#### [YOUR OBJECTIVE]
Check every line of the data for the string "linecap" and copy the ones that have it.

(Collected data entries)
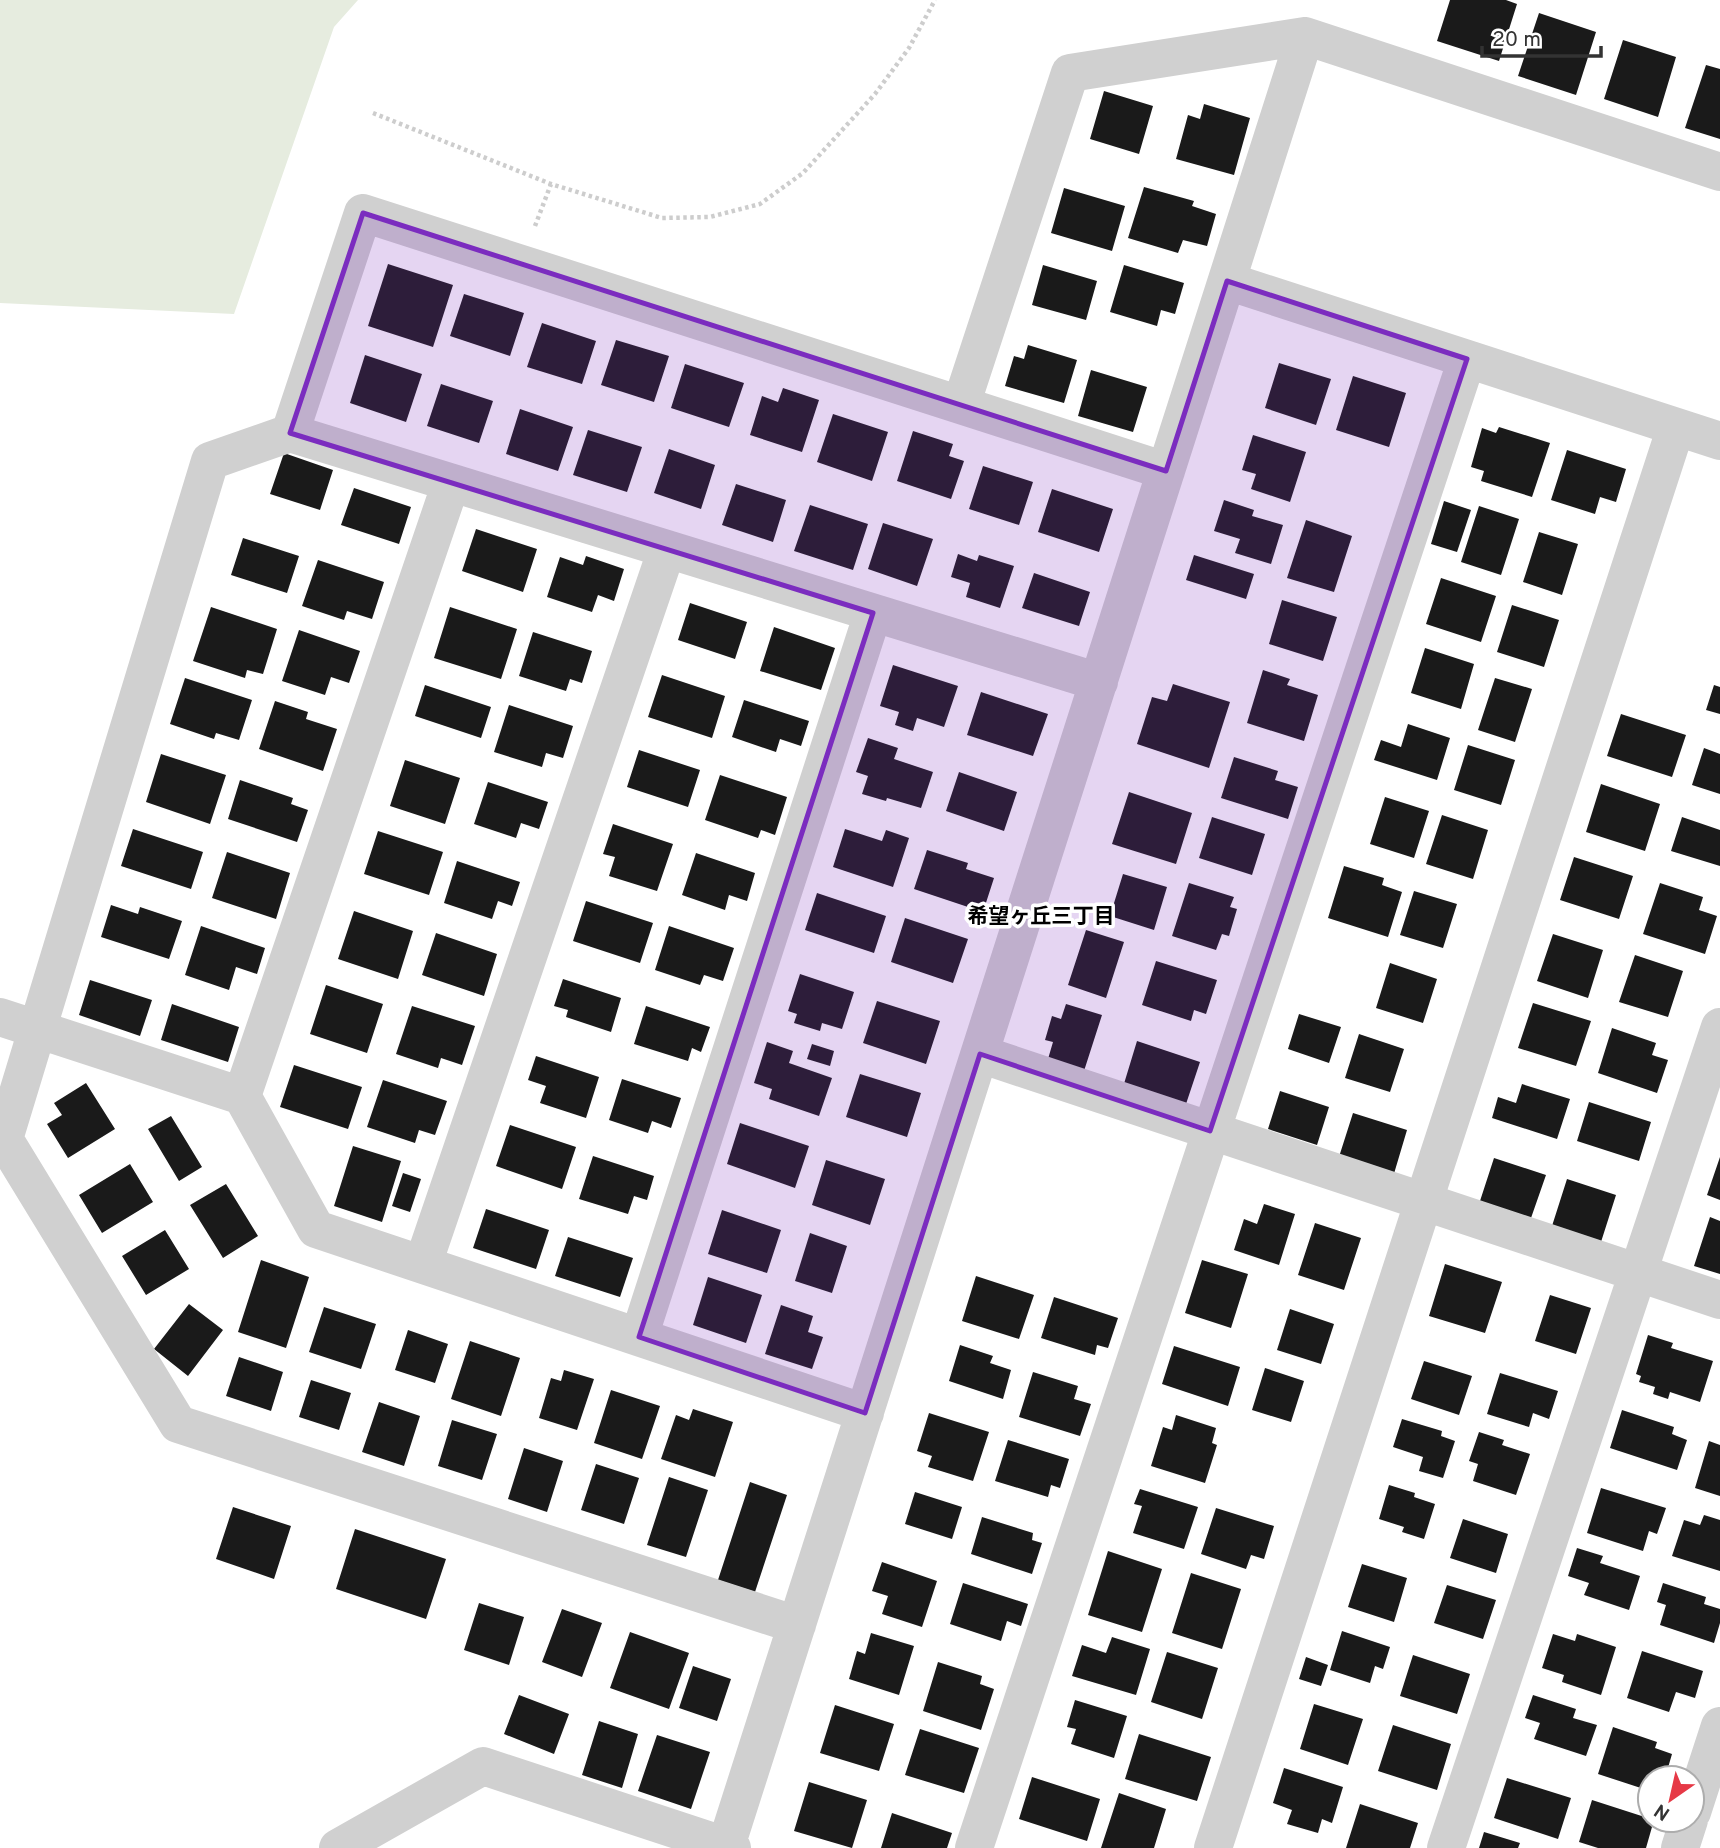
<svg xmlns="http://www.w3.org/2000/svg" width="1720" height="1848" font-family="Overpass,'Noto Sans JP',sans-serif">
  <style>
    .green { fill: #e6ecdf }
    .building { fill: #1a1a1a }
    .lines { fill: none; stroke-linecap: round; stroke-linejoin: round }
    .path { stroke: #cdcdcd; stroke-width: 4.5; stroke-dasharray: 3.5 3.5; stroke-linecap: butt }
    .minor { stroke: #d0d0d0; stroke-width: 38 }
    .marked { fill: #7b2cbf; fill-opacity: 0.2; stroke: #7b2cbf; stroke-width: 5; stroke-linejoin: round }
    .labels { text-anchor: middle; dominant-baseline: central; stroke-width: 7; stroke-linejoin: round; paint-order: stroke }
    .neighbourhood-label { font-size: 21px; font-weight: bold; fill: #000; stroke: #fff }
  </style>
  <rect width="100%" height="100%" fill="#fff"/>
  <path class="green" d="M0,0H358L334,27L234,314L0,303Z"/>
  <path class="building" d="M1450,0H1506L1517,4L1499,61L1437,41Z
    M1539,13L1596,32L1576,95L1518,76Z
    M1623,40L1676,57L1658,117L1604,99Z
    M1706,65L1720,69V139L1685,128Z
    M1104,91L1153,106L1139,154L1090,139Z
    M1204,104L1250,118L1234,175L1176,159L1188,115L1200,119Z
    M1144,187L1194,201L1192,206L1216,214L1207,246L1183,240L1178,253L1128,238Z
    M1064,188L1125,206L1112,251L1051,233Z
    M388,264L453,285L433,347L368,326Z
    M1043,265L1097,281L1086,320L1032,305Z
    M1124,265L1184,283L1175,314L1161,310L1157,326L1110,312Z
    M464,294L524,313L510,356L450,336Z
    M542,323L596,341L582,384L527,367Z
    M616,340L669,356L654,402L601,385Z
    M1028,345L1077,360L1064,403L1005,386L1014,356L1024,359Z
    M365,355L422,374L406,422L350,403Z
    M1279,363L1331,379L1316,425L1265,408Z
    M685,364L744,383L729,427L671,408Z
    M1091,370L1147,387L1133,432L1078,416Z
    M1353,376L1406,393L1389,447L1336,430Z
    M441,384L493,401L479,443L427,426Z
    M783,388L819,400L802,452L750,435L762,396L778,402Z
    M520,409L573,427L558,471L506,454Z
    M833,414L888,432L872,481L817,462Z
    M1499,427L1550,443L1532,497L1481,481L1484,471L1471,467L1482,428L1496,433Z
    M588,430L642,447L627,492L573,475Z
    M913,431L953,444L949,456L964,461L951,499L897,481Z
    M1253,435L1306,452L1290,502L1251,489L1256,474L1242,470Z
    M669,449L715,465L701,509L654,493Z
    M1567,450L1626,469L1616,502L1600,497L1595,514L1551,500Z
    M284,453L333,470L320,510L270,494Z
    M983,466L1033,482L1019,525L969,509Z
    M736,484L786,500L773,542L722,525Z
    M354,488L411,507L399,544L341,525Z
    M1052,489L1113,509L1099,552L1038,532Z
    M1224,500L1254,510L1252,516L1283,525L1271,564L1235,553L1240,539L1214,531Z
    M1444,501L1471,510L1457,552L1431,544Z
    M810,505L868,524L853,570L794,551Z
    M1479,506L1519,519L1501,575L1461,562Z
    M1306,520L1352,536L1334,592L1287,578Z
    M883,523L933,539L917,586L868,569Z
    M476,529L537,549L523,592L462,571Z
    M1539,532L1578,544L1562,595L1523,582Z
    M243,538L299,556L287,593L231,575Z
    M958,554L977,561L979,555L1014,566L1000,608L966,597L970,583L951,577Z
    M1194,555L1254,574L1246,599L1186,580Z
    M586,556L624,569L614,601L598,595L592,612L547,597L560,557L583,565Z
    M318,560L384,582L372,619L347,611L344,620L302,606Z
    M1034,573L1090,592L1079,626L1022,608Z
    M1441,578L1496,596L1481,642L1426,624Z
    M1282,600L1337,617L1323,661L1269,644Z
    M690,603L747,622L735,659L678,640Z
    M1512,605L1559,620L1544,667L1497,652Z
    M211,607L277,629L263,674L247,670L245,678L193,661Z
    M450,607L517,629L501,679L434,658Z
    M774,627L835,648L821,690L760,671Z
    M299,630L360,651L349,683L331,677L325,695L282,681Z
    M533,632L592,651L582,683L570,679L566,691L519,676Z
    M1425,648L1474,664L1461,709L1411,693Z
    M893,665L958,686L944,727L917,718L913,731L895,725L899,712L880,706Z
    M1263,670L1290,679L1287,685L1318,695L1304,741L1247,723Z
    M662,675L725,696L712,738L648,717Z
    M185,678L252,700L239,740L216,733L214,739L170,724Z
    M1495,678L1532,689L1515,742L1478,730Z
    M1173,684L1230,702L1209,768L1137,744L1152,697L1167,701Z
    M425,685L491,707L481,738L415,716Z
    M1714,685L1720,687V714L1706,710Z
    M981,692L1048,714L1033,756L967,735Z
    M744,700L809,721L801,746L780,739L776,752L732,737Z
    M275,701L308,712L306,719L337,729L323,771L259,749Z
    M509,705L573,726L563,758L546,753L542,767L494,752Z
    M1621,714L1686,735L1672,777L1607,756Z
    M1408,724L1450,738L1437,780L1374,760L1381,740L1401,747Z
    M868,738L898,748L894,759L933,772L921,808L887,798L886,801L862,794L868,776L856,772Z
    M1468,745L1515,760L1501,805L1454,790Z
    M1704,748L1720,754V794L1692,785Z
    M639,750L700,770L688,807L627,787Z
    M161,754L226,775L210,824L146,802Z
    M1234,757L1278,771L1275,780L1298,787L1288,819L1221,798Z
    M405,760L460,778L445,824L390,806Z
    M959,772L1017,792L1004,831L946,811Z
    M720,775L787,797L775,835L761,830L758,838L705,820Z
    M240,780L293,798L291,804L308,810L297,842L228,819Z
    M488,782L548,802L539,829L521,823L516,838L474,824Z
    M1601,784L1660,804L1645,851L1586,832Z
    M1129,792L1192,813L1176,864L1112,844Z
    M1385,797L1429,811L1414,858L1370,844Z
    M1442,815L1488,830L1473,879L1426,864Z
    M1212,817L1265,834L1252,875L1199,858Z
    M1682,817L1720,830V866L1671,851Z
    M613,824L673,844L657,891L609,876L615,857L603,854Z
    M133,829L203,852L191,889L121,866Z
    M845,829L882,841L886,830L909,838L893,887L833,867Z
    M378,831L443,852L429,895L364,874Z
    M927,850L968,863L966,869L994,878L983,912L914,889Z
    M227,852L290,873L276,919L212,898Z
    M696,853L755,873L747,901L729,895L725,910L682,895Z
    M1574,857L1633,876L1619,919L1560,900Z
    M457,861L520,882L512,906L498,901L492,919L444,903Z
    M1344,866L1384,878L1382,885L1402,892L1388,937L1328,918Z
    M1123,874L1167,887L1154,930L1110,916Z
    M1189,883L1234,897L1230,907L1237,909L1229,936L1222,934L1216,950L1172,936Z
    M1660,883L1703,897L1699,910L1717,916L1705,954L1643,934Z
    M1414,891L1457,904L1443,948L1400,935Z
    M817,893L886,916L874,953L805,930Z
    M586,901L653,923L640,963L573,941Z
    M111,905L138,914L140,907L182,921L169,959L101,937Z
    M354,911L413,931L398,979L338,959Z
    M905,918L968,939L953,983L891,962Z
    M201,926L265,948L257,974L236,967L229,990L185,975Z
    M669,926L734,948L723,981L704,975L700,985L655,970Z
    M1086,930L1124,942L1106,998L1068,985Z
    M436,933L497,954L484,996L422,975Z
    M1553,934L1603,950L1588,998L1537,981Z
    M1635,955L1683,971L1668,1017L1619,1002Z
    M1156,961L1217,980L1206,1014L1194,1010L1191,1021L1142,1005Z
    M1390,963L1437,979L1423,1023L1376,1008Z
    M800,974L854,992L842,1029L822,1023L820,1031L794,1023L797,1014L788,1011Z
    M563,979L621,998L611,1032L566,1017L568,1010L554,1006Z
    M90,980L152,1000L140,1036L79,1015Z
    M326,985L383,1004L367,1053L310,1034Z
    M877,1001L940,1021L926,1064L863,1043Z
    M1533,1003L1591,1021L1576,1066L1518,1048Z
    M172,1004L239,1027L228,1062L161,1040Z
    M1066,1004L1102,1015L1084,1071L1048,1059L1053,1042L1045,1040L1052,1016L1061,1019Z
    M412,1006L475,1026L462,1065L441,1058L438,1068L396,1054Z
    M646,1006L710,1027L701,1052L692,1048L688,1061L634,1044Z
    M1299,1014L1341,1027L1329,1063L1288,1049Z
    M1612,1028L1656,1043L1652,1055L1668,1060L1657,1093L1598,1073Z
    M1359,1034L1404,1049L1390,1092L1345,1078Z
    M1137,1041L1200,1062L1185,1107L1123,1087Z
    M767,1042L793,1051L789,1063L832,1078L819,1116L769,1099L772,1089L754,1083Z
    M812,1044L834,1051L830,1066L807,1059Z
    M536,1056L599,1077L586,1118L540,1103L546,1086L528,1080Z
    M294,1065L362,1087L348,1129L280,1107Z
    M860,1074L921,1093L907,1137L846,1117Z
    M622,1079L681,1098L671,1128L652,1121L648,1133L609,1120Z
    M383,1080L447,1101L435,1135L419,1130L415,1143L367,1127Z
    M86,1083L115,1129L68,1158L47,1124L62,1115L54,1103Z
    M1522,1084L1570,1099L1557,1139L1492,1118L1498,1097L1516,1103Z
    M1280,1091L1329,1107L1317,1145L1268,1129Z
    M1589,1102L1651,1122L1639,1161L1577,1141Z
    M1353,1113L1407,1130L1393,1177L1338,1160Z
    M171,1116L202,1167L179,1181L148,1129Z
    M740,1123L809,1146L795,1188L727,1164Z
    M510,1125L576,1147L562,1189L496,1166Z
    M353,1146L401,1161L382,1222L334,1206Z
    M593,1156L654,1176L647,1200L634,1196L628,1214L579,1199Z
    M1720,1157V1200L1707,1195Z
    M1494,1158L1546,1175L1531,1218L1480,1201Z
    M826,1160L885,1179L870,1225L812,1205Z
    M130,1164L153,1202L102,1233L79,1195Z
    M403,1173L421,1179L410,1212L392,1206Z
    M1567,1179L1616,1195L1601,1242L1552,1226Z
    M226,1184L258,1236L223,1258L190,1205Z
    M1264,1204L1295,1214L1279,1265L1234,1250L1244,1219L1257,1224Z
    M486,1209L549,1230L536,1269L473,1248Z
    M722,1210L781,1230L767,1273L708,1254Z
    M1710,1217L1720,1221V1274L1694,1266Z
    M1315,1223L1361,1238L1344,1290L1298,1275Z
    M165,1230L189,1269L146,1295L122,1256Z
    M810,1233L847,1246L832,1293L795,1281Z
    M568,1237L633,1258L620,1297L555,1276Z
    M261,1260L309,1277L286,1348L238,1332Z
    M1202,1260L1248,1274L1231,1328L1185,1313Z
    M1445,1264L1502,1282L1485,1333L1429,1316Z
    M976,1276L1034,1295L1019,1339L962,1321Z
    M708,1277L762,1295L746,1343L693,1325Z
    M1550,1295L1591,1308L1576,1354L1535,1341Z
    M1054,1297L1118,1318L1108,1348L1097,1345L1095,1355L1041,1338Z
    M189,1304L223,1330L188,1376L154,1349Z
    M781,1305L813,1316L808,1332L823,1337L812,1369L765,1354Z
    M324,1307L376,1324L361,1369L309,1352Z
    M1290,1309L1334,1324L1321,1364L1277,1350Z
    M408,1330L448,1344L435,1383L395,1370Z
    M1648,1335L1673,1343L1671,1348L1713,1361L1700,1402L1670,1392L1668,1399L1653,1394L1655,1387L1639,1382L1641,1376L1636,1374Z
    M470,1341L520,1358L501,1416L451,1399Z
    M960,1345L993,1356L990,1363L1011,1370L1003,1399L949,1381Z
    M1174,1346L1240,1367L1228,1406L1162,1384Z
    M239,1357L283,1372L271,1411L226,1396Z
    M1424,1361L1472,1376L1459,1415L1411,1399Z
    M1265,1368L1304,1381L1291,1422L1252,1410Z
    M564,1370L594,1379L577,1430L539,1418L551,1378L561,1381Z
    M1033,1372L1078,1386L1074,1399L1091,1404L1080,1436L1019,1417Z
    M1500,1373L1558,1391L1549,1419L1533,1413L1529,1427L1487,1414Z
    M311,1380L351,1393L339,1430L299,1417Z
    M611,1390L660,1406L642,1459L594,1443Z
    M379,1402L420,1416L404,1466L362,1452Z
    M693,1409L733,1422L715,1477L661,1459L676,1415L689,1420Z
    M1622,1410L1674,1427L1672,1434L1687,1440L1677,1470L1610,1448Z
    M929,1413L989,1432L973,1481L928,1467L932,1456L917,1451Z
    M1176,1415L1216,1428L1212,1443L1217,1445L1205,1483L1151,1466L1163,1427L1172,1430Z
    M1402,1419L1442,1431L1441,1436L1455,1441L1443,1478L1419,1471L1423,1457L1393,1447Z
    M452,1420L497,1434L482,1480L438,1466Z
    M1479,1432L1504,1440L1502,1445L1530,1454L1516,1495L1473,1481L1478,1464L1469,1461Z
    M1008,1440L1069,1459L1060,1488L1051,1485L1048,1497L995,1481Z
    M1709,1441L1720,1445V1496L1695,1488Z
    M524,1448L563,1461L547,1512L508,1499Z
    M596,1464L639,1478L624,1524L581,1510Z
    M669,1477L708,1490L686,1557L647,1545Z
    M750,1482L787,1495L755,1592L718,1580Z
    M1389,1485L1415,1493L1414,1497L1435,1504L1424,1539L1402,1532L1404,1527L1379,1519Z
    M1601,1488L1666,1508L1657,1534L1649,1531L1643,1551L1587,1533Z
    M1140,1489L1198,1507L1184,1549L1133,1533L1142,1506L1134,1504Z
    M915,1492L962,1507L952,1539L905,1524Z
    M233,1507L291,1526L274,1579L216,1559Z
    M1216,1508L1274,1526L1264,1559L1251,1555L1246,1569L1201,1554Z
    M1704,1515L1720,1520V1571L1672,1556L1684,1520L1700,1525Z
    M982,1517L1033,1533L1032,1540L1042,1543L1032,1574L971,1554Z
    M1463,1519L1508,1534L1496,1573L1450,1558Z
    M355,1529L446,1559L426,1619L336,1589Z
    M1577,1548L1603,1556L1600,1563L1640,1576L1629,1610L1584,1595L1589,1583L1568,1576Z
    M1108,1551L1162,1569L1142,1632L1088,1615Z
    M882,1562L937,1581L922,1627L882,1614L888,1596L872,1591Z
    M1362,1564L1407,1578L1394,1622L1348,1607Z
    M1191,1573L1241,1589L1222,1649L1172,1633Z
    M963,1583L1028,1604L1021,1626L1007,1621L1001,1641L950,1624Z
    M1663,1583L1706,1597L1704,1604L1720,1609V1623L1714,1643L1660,1625L1666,1605L1657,1602Z
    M1447,1585L1496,1600L1483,1639L1434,1623Z
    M479,1603L524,1617L509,1665L464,1650Z
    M562,1609L602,1623L582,1677L542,1662Z
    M1342,1631L1390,1647L1383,1669L1375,1666L1370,1683L1330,1670Z
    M630,1632L689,1653L669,1709L610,1688Z
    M871,1633L914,1646L899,1695L849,1679L857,1651L865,1654Z
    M1553,1634L1575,1641L1577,1634L1616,1647L1601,1695L1562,1682L1564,1675L1542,1668Z
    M1112,1637L1150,1649L1136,1695L1072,1676L1082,1645L1106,1653Z
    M1642,1651L1703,1671L1695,1698L1676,1692L1669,1712L1627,1698Z
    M1167,1652L1218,1668L1202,1719L1151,1702Z
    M1413,1655L1470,1674L1457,1714L1400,1696Z
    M1306,1657L1328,1665L1321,1686L1299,1679Z
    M938,1662L982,1676L980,1684L994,1689L981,1730L923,1711Z
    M693,1666L731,1679L717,1721L679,1708Z
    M519,1695L569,1714L554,1754L504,1734Z
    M1533,1695L1576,1709L1573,1718L1597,1725L1586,1756L1534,1739L1540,1723L1525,1718Z
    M1075,1700L1127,1716L1114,1758L1071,1744L1076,1729L1067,1727Z
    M1314,1704L1363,1719L1348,1765L1300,1749Z
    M835,1705L894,1724L879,1771L820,1753Z
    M599,1721L638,1734L622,1788L582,1775Z
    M1393,1725L1451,1744L1437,1790L1378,1771Z
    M1613,1727L1657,1742L1655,1748L1672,1754L1665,1778H1650V1791L1598,1774Z
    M920,1729L979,1748L964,1793L905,1775Z
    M1139,1734L1211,1757L1197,1801L1125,1779Z
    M657,1735L710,1752L691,1809L638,1791Z
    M1284,1768L1343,1787L1332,1823L1322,1819L1318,1833L1287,1824L1292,1810L1273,1803Z
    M1032,1777L1100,1799L1087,1841L1019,1819Z
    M1507,1778L1571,1798L1558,1839L1494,1818Z
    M809,1782L867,1800L852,1848L794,1831Z
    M1119,1793L1166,1809L1154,1848H1101Z
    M1592,1800L1654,1820L1646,1848H1598L1579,1842Z
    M1360,1804L1418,1823L1410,1848H1346Z
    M892,1813L952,1833L947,1848H881Z
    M1484,1832L1520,1843L1518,1848H1479Z"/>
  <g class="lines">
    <path class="path" d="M373,113L551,184L662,218L710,217L760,204L803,173L875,94L909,48L935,0
      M535,226L551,184"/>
    <path class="minor" d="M1227,281L1720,441
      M961,405L1070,73L1305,36L1720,172
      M290,433L1099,682
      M0,1017L242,1096L316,1229L865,1413
      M980,1054L1720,1300
      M242,1096L451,483
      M423,1264L667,549
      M639,1337L873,613
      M797,1625L178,1424L4,1139L210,461L290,433L363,213L1166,471
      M1692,1812L1720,1726
      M726,1846L1305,36
      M338,1848L483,1766L732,1848
      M974,1848L1467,359
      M1213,1848L1676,427
      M1446,1848L1720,1027
      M1680,1848L1689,1820"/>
  </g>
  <path class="marked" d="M363,213L1166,471L1227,281L1467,359L1210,1131L980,1054L865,1413L639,1337L873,613L290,433Z"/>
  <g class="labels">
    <g class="neighbourhood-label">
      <text x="1041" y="917">希望ヶ丘三丁目</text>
    </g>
  </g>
  <g transform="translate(1671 1799) rotate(214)"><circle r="33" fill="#ffffff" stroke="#adadad" stroke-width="2"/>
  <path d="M0-5L12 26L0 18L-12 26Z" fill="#e63946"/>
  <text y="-10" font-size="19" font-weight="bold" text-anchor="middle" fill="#333333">N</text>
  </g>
  <path d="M1482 46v10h119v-10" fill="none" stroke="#333333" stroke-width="3.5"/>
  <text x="1492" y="46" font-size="21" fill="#333333" stroke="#ffffff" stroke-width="5" paint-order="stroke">20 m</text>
</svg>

#### [SOLUTION BELOW]
    .lines { fill: none; stroke-linecap: round; stroke-linejoin: round }
    .path { stroke: #cdcdcd; stroke-width: 4.5; stroke-dasharray: 3.5 3.5; stroke-linecap: butt }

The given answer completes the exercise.